5 Haziran 2014 15:41

Isparta  Ağır Ceza Mahkemesi, Belediye Davasına yönelik  dosyayla ilgili gerekçeli kararını açıkladı. Temyize giden dosyada Mahkeme Heyeti Başkanı'nın, mahkumiyet kararlarına karşılık beraat verilmesi yönündeki gerekçeler sıralanırken, yine o gerekçelerde ilginç ifadeler yer buldu.

Isparta Ağır Ceza Mahkemesi'nde görülen Belediye davası bilindiği üzere geçtiğimiz gün sonuçlanmıştı. Verilen beraat kararlarının oy birliğiyle, mahkumiyet kararlarının ise oy çokluğuyla alındığı dosyaya ilişkin , hapis cezalarına karşı beraat verilmesi yönünde oy kullanan Mahkeme Heyeti Başkanı'nın karşı oy gerekçeleri bu kararda ortaya çıktı. İşte o gerekçeler;

“ISPARTA CUMHURİYET SAVCILIĞI SORUŞTURMADAN HABERDAR EDİLMEDİ”
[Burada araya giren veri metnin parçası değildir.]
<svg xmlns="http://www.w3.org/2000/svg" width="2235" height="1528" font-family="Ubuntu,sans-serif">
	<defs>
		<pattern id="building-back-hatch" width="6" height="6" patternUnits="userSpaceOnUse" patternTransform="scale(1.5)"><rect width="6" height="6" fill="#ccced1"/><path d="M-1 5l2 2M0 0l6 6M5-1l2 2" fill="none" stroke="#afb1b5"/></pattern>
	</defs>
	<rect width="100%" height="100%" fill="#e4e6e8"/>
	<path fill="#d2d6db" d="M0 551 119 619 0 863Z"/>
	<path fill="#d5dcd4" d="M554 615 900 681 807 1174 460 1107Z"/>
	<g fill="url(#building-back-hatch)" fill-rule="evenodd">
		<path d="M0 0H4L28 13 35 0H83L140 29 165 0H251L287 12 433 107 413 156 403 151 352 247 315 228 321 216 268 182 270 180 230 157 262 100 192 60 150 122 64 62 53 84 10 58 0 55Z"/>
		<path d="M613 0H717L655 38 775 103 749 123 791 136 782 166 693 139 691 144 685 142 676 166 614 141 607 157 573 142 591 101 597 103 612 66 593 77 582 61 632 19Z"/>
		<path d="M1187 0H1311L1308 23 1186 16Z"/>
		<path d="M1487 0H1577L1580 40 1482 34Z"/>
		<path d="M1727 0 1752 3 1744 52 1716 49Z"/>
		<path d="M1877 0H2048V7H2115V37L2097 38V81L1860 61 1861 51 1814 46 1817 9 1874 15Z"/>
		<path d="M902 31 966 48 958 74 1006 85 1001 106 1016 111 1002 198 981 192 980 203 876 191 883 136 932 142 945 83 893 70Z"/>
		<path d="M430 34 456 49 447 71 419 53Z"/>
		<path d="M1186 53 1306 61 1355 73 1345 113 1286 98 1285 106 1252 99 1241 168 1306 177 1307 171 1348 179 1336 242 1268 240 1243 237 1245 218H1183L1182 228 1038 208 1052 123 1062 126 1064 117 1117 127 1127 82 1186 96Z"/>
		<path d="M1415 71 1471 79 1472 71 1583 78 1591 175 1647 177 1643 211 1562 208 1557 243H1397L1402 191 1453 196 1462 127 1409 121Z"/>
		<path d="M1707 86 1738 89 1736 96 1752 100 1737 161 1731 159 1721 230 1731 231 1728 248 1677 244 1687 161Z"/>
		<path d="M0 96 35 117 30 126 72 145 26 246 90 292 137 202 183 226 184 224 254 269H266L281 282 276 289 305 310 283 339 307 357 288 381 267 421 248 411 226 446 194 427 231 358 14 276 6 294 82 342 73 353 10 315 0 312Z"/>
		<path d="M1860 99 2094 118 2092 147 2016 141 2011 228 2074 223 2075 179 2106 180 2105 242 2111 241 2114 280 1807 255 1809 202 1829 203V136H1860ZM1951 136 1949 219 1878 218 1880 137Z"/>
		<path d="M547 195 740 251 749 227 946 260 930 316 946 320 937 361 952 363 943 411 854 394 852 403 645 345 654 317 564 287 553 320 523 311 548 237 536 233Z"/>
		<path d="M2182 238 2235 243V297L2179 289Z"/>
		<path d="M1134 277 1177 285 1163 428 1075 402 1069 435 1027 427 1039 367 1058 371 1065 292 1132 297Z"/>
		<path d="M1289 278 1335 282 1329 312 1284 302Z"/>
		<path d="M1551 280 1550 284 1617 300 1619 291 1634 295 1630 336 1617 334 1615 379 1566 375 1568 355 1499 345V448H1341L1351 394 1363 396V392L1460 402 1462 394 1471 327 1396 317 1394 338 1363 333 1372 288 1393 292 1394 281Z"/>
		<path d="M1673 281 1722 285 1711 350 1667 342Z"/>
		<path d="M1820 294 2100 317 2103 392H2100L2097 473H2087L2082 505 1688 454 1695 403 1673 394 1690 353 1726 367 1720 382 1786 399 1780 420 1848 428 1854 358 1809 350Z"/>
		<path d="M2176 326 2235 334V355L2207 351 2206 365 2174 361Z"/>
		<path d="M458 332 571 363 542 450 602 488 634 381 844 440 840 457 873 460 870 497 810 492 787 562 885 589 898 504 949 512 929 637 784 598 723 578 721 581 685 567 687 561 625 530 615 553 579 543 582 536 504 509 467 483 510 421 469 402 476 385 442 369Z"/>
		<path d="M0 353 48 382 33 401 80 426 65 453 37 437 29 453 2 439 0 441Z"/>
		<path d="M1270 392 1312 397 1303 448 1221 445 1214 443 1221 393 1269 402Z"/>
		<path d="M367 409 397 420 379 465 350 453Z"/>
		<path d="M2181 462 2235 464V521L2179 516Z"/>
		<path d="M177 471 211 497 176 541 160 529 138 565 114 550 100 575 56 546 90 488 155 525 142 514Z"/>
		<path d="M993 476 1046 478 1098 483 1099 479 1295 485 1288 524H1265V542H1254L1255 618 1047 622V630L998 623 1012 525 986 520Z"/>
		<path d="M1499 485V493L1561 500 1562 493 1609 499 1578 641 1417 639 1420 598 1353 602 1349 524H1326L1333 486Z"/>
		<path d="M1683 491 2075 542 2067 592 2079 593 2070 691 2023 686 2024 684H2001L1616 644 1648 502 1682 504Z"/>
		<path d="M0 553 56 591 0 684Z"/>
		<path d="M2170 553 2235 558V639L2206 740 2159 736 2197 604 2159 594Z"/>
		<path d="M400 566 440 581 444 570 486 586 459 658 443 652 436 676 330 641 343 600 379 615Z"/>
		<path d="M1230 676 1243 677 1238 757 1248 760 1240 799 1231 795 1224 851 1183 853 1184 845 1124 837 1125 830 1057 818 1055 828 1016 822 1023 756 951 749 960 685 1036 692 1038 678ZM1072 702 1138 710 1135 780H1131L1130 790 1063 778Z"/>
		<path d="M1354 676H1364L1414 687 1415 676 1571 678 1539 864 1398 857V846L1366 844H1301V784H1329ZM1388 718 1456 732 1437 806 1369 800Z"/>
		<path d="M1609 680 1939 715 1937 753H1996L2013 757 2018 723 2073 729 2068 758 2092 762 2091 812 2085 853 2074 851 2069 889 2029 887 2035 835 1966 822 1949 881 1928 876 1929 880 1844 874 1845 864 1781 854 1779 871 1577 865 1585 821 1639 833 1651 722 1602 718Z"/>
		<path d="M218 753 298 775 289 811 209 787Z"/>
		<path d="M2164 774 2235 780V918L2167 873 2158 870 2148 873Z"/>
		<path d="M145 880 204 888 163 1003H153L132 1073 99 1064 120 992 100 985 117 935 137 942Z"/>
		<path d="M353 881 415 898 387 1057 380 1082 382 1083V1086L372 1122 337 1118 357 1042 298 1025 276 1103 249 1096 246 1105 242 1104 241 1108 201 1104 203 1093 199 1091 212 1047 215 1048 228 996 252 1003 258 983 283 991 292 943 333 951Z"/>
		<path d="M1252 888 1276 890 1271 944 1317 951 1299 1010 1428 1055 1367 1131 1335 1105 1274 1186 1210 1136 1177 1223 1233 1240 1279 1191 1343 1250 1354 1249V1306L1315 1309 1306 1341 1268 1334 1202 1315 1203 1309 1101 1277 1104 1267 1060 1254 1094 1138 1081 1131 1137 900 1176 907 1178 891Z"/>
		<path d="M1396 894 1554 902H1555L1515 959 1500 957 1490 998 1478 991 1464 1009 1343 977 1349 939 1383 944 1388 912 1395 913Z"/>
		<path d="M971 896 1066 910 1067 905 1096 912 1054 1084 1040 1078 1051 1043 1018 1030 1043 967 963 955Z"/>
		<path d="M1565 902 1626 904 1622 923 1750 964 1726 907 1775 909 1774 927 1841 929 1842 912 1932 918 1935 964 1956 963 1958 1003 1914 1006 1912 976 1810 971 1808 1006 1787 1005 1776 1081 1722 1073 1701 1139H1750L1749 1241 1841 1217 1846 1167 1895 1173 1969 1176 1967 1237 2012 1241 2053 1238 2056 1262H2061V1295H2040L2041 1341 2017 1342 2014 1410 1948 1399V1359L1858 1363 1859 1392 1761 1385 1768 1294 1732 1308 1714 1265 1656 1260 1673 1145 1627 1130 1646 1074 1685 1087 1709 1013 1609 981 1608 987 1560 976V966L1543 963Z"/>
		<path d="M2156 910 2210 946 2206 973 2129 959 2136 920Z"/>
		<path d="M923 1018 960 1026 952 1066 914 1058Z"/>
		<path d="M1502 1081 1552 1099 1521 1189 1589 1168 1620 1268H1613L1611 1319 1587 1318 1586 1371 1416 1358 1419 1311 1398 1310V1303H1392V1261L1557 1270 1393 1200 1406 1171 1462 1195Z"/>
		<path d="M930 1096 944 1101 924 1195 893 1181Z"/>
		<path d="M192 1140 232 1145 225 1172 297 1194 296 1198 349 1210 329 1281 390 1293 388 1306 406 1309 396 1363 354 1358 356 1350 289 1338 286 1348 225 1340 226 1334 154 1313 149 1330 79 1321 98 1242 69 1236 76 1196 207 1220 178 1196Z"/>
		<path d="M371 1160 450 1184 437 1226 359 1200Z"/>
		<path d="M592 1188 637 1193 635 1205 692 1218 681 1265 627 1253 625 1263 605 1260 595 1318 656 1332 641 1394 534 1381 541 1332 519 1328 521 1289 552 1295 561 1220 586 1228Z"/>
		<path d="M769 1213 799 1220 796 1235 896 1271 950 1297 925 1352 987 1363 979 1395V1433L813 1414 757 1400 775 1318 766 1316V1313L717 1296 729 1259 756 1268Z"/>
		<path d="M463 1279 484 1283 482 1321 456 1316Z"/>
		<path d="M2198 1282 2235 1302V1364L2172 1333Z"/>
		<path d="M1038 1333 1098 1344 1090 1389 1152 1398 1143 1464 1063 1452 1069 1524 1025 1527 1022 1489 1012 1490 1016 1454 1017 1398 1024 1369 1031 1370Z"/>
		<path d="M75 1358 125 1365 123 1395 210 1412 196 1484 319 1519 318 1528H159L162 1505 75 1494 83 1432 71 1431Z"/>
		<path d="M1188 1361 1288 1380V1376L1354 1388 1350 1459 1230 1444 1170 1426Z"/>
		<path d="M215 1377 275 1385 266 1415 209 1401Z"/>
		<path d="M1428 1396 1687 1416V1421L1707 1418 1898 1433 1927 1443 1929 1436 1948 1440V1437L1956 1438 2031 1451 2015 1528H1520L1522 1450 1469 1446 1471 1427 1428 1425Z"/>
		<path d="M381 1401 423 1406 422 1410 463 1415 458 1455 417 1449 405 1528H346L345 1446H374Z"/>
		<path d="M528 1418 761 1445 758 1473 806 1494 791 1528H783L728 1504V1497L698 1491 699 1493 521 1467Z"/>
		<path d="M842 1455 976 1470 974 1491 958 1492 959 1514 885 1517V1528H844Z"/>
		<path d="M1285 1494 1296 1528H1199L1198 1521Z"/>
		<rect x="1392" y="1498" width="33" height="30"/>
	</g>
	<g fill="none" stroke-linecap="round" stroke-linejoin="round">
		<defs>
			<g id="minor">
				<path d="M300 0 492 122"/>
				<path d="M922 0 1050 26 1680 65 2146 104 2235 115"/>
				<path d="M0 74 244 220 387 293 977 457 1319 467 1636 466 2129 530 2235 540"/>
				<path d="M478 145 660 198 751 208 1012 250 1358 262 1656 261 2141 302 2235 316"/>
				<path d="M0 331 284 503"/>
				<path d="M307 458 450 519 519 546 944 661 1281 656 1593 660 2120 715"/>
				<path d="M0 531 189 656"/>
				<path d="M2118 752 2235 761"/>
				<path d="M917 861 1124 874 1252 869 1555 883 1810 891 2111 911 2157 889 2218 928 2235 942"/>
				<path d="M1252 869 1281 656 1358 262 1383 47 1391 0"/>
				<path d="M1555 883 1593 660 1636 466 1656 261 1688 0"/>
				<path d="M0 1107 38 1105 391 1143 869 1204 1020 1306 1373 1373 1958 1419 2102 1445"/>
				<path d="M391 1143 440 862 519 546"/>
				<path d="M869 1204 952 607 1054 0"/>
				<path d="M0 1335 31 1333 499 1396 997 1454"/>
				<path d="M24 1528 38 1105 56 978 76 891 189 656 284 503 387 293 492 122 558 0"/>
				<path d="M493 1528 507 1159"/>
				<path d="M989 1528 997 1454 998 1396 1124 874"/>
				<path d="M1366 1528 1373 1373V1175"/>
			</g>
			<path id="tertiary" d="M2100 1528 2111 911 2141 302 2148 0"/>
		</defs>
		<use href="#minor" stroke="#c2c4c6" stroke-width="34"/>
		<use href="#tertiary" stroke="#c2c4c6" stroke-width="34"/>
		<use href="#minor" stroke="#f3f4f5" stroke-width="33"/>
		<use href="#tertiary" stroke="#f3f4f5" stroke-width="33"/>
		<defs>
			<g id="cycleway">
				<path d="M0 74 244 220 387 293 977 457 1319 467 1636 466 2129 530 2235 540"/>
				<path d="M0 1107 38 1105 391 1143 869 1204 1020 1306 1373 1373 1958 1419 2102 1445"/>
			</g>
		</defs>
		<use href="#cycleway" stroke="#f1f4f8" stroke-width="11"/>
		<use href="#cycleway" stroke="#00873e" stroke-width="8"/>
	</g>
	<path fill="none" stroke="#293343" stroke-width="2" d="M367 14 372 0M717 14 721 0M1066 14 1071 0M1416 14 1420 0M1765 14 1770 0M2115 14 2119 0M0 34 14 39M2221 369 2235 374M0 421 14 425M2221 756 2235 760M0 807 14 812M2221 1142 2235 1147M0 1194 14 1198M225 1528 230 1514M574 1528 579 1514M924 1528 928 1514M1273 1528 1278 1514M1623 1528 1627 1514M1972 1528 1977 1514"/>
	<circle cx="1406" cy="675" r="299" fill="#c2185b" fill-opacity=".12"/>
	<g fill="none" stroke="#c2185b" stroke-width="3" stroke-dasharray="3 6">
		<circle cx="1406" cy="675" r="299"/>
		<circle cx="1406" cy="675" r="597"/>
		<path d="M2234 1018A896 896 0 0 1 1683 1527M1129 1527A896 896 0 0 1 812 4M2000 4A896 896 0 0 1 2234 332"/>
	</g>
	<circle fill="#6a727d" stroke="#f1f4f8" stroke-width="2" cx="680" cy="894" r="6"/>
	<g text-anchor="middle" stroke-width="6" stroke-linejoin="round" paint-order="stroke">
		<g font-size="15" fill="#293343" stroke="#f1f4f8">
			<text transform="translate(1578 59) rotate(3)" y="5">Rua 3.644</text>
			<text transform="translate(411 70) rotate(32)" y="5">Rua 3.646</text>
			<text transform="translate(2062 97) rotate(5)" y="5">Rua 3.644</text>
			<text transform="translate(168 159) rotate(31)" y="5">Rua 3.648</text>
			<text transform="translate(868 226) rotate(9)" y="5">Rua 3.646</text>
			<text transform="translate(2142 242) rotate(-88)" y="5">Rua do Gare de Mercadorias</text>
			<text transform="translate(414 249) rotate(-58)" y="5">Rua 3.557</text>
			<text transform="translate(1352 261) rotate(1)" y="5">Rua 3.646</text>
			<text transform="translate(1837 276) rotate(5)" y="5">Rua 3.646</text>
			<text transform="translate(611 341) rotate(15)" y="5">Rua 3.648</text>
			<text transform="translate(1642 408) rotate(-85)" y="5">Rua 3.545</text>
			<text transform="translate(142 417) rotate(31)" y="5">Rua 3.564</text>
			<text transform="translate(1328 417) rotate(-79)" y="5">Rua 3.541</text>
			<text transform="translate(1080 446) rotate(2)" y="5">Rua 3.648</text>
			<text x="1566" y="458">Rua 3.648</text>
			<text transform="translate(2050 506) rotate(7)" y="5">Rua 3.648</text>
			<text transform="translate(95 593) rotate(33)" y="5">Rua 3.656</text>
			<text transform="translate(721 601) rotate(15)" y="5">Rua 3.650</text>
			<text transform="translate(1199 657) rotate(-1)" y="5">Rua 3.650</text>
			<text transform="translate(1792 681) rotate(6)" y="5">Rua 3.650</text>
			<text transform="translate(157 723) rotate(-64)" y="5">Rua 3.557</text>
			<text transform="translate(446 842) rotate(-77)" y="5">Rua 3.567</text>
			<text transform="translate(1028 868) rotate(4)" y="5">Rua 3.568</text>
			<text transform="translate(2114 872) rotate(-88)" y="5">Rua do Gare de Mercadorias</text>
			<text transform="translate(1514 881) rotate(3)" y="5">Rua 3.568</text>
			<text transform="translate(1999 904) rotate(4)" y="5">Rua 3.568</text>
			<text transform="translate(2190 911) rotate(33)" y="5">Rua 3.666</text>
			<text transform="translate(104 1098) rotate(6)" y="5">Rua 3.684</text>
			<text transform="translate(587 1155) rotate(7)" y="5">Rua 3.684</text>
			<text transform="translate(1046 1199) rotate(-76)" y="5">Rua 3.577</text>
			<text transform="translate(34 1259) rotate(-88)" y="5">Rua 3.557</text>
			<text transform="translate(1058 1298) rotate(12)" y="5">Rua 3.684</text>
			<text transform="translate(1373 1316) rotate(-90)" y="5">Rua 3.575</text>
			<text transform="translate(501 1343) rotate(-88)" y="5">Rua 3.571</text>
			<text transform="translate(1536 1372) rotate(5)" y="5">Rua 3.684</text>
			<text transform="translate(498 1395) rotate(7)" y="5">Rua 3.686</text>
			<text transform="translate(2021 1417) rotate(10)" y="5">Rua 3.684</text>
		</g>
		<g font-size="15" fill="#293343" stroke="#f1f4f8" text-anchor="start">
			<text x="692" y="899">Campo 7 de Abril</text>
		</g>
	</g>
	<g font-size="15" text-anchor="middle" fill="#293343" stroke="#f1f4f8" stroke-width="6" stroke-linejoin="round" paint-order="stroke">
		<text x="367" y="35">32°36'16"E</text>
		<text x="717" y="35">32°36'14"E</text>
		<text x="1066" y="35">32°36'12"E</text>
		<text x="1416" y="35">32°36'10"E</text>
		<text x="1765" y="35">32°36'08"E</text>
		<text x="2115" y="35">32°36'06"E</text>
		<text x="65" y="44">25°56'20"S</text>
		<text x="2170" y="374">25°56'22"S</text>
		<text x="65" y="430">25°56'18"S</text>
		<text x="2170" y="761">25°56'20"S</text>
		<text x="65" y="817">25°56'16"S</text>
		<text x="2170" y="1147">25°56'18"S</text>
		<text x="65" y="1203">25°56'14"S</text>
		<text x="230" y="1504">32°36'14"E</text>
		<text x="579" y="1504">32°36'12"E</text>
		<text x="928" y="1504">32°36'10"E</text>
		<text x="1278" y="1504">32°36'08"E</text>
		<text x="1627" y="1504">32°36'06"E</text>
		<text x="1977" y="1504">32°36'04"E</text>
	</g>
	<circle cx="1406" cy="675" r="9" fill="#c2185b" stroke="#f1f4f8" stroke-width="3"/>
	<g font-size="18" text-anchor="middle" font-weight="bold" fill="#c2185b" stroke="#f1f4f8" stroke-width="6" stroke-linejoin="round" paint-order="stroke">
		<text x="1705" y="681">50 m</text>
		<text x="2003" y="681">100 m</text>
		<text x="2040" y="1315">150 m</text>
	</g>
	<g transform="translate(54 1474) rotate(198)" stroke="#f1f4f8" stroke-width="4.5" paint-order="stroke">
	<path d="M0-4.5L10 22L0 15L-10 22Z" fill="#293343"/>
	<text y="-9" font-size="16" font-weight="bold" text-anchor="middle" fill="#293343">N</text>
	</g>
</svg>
Karşı oy gerekçesinde,  davaya konu olan iddiaların,  Isparta İl Emniyet Müdürlüğünce bir fezlekeye bağlanarak, Isparta Cumhuriyet Başsavcılığına sevkedilmeden ve bilgi de verilmeden, doğrudan İzmir Cumhuriyet Başsavcılığına gönderildiği ve bir kısım sanıklar hakkında dinleme ve izleme kararları verilmesinin talep edildiği belirtildi.   İzmir Cumhuriyet Başsavcılığınca  5 Ağustos 2010 tarihinde soruşturmaya başlandığı ve bazı sanıklar hakkında teknik takibin 16 Eylül 2011 tarihine  kadar devam edildiği, bir yılı aşkın süren bu teknik takip süreci zarfında başlangıçta olduğu gibi, Isparta Cumhuriyet Başsavcılığının herhangi bir şekilde soruşturmadan haberdar edilmediği, dinleme ve izleme işlemleri tamamlandıktan sonra İzmir Cumhuriyet Başsavcılığının  kararıyla "sanıkların görevlerini kötüye kullanarak nitelikli zimmet ve resmi evrakta sahtecilik suçlarını işlediklerinin belirlendiği"  şeklinde dosyanın görevsizlik kararı verilerek Isparta Cumhuriyet Başsavcılığına gönderildiği, Isparta Cumhuriyet Başsavcılığının da ancak bu karar geldikten sonra soruşturma hakkında bilgi sahibi olduğu  ifade edildi.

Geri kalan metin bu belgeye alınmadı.